Na Zona Sul de São Paulo, bares já se movimentam para a Copa de 2026 apostando em experiências imersivas, ações temáticas e consumo emocional para impulsionar o faturamento durante o Mundial

Se para os torcedores a Copa do Mundo é sinônimo de emoção, para o setor de bares e gastronomia ela também representa uma das temporadas mais estratégicas do calendário. Com a aproximação da Copa de 2026, empresários da Zona Sul de São Paulo já começam a desenhar ações especiais para transformar os dias de jogo em verdadeiros eventos de experiência coletiva, capazes de unir entretenimento, consumo e conexão emocional em torno da paixão nacional pelo futebol.

O movimento acompanha uma tendência que vem se fortalecendo nos últimos anos: o consumidor já não procura apenas um lugar para assistir às partidas, mas ambientes capazes de oferecer atmosfera, pertencimento e experiências compartilháveis. Decoração temática, transmissões imersivas, música, ativações para redes sociais e cardápios especiais passaram a integrar a estratégia dos bares que enxergam o Mundial como oportunidade de posicionamento e crescimento de faturamento.

Na Zona Sul paulistana, região conhecida pela concentração de bares, gastrobares e espaços de entretenimento, a expectativa é que a Copa impulsione significativamente o fluxo de clientes, principalmente em estabelecimentos que apostam em identidade visual forte e experiência emocional. Além do aumento no consumo de bebidas e porções, empresários também observam um crescimento na permanência do público dentro dos estabelecimentos durante os jogos e no pós-partida.

Para Mariele Horbach, empresária do setor gastronômico e sócia fundadora do Hub Grupo Hungry e referência no universo dos botecos e experiências de consumo, a Copa deixou de ser apenas um evento esportivo para se tornar uma oportunidade de conexão cultural e comercial. “O brasileiro vive a Copa de uma maneira muito emocional. Quando o bar consegue criar uma atmosfera que desperta esse sentimento coletivo, ele deixa de ser apenas um ponto de consumo e passa a fazer parte da memória daquele cliente”, afirma.

Segundo Mariele, CEO dos Bares Jobim e Garota da Vila, o comportamento do público mudou significativamente nos últimos anos, principalmente com o avanço das redes sociais e da busca por experiências mais imersivas. “Hoje as pessoas querem viver o momento, registrar, compartilhar e se sentir parte daquilo.
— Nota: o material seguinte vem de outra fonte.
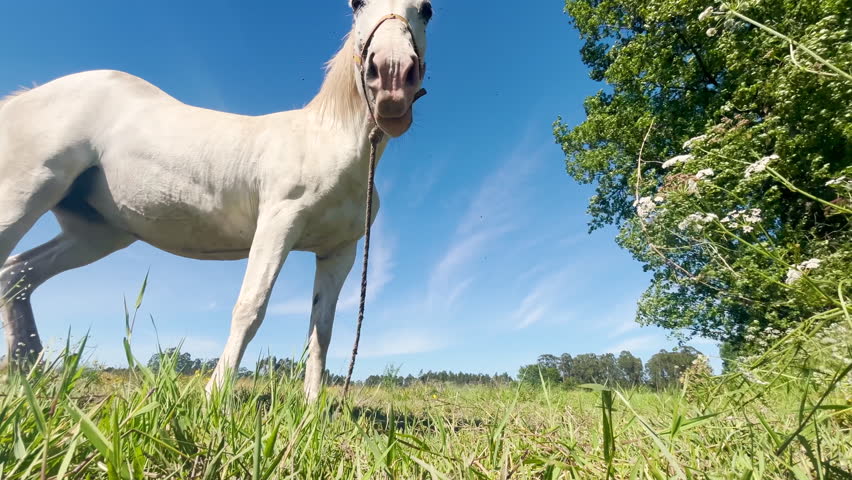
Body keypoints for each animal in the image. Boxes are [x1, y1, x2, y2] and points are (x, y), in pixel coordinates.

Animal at [0, 0, 432, 400]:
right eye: (357, 4)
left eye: (426, 9)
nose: (392, 75)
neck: (330, 139)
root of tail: (23, 99)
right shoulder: (278, 225)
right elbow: (250, 308)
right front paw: (214, 398)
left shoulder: (339, 251)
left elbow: (320, 330)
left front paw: (313, 412)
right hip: (25, 197)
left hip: (96, 235)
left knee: (17, 275)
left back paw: (29, 378)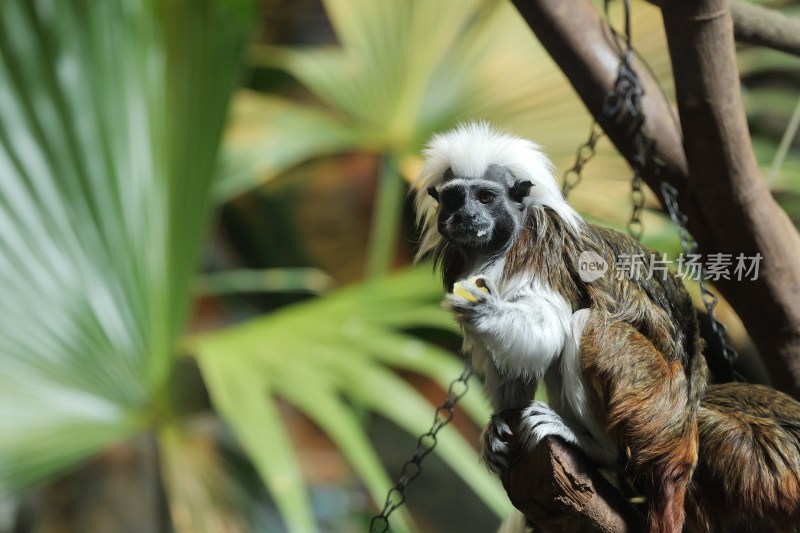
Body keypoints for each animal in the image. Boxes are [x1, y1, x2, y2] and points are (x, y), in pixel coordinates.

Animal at [416, 121, 796, 532]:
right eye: (455, 199)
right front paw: (499, 426)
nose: (467, 216)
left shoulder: (540, 249)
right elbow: (508, 360)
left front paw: (482, 309)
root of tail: (684, 434)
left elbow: (548, 331)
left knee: (585, 325)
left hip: (651, 402)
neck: (493, 251)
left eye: (486, 197)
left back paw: (593, 446)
A Copa movimenta muito mais do que futebol: ela movimenta encontro, nostalgia, pertencimento e experiência. E os bares que entendem isso conseguem transformar emoção em resultado”, explica.

A empresária também acredita que a edição de 2026 deve intensificar ainda mais essa relação entre entretenimento e consumo emocional. “Depois de anos de hiperconexão digital e mudanças no comportamento social, o público valoriza cada vez mais experiências presenciais e coletivas. A Copa cria exatamente esse cenário: pessoas reunidas, vivendo emoções juntas e buscando lugares que proporcionem essa energia”, analisa.

Fotógrafo Luís Vinhão

Dados de edições anteriores reforçam o potencial econômico do evento para o setor. Em Copas passadas, bares e restaurantes registraram crescimento expressivo no faturamento durante os jogos da Seleção Brasileira, impulsionados principalmente pelo consumo de bebidas, refeições compartilhadas e permanência prolongada dos clientes nos estabelecimentos.
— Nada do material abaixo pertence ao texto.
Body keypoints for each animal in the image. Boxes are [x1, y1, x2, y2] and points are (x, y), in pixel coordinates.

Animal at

Mais do que um campeonato de futebol, a Copa do Mundo vem se consolidando como uma oportunidade estratégica para o mercado de bares e entretenimento. E, na Zona Sul de São Paulo, empresários já entenderam que, em 2026, não bastará apenas transmitir os jogos, será preciso transformar cada partida em uma experiência capaz de unir consumo, emoção e memória afetiva em um só lugar.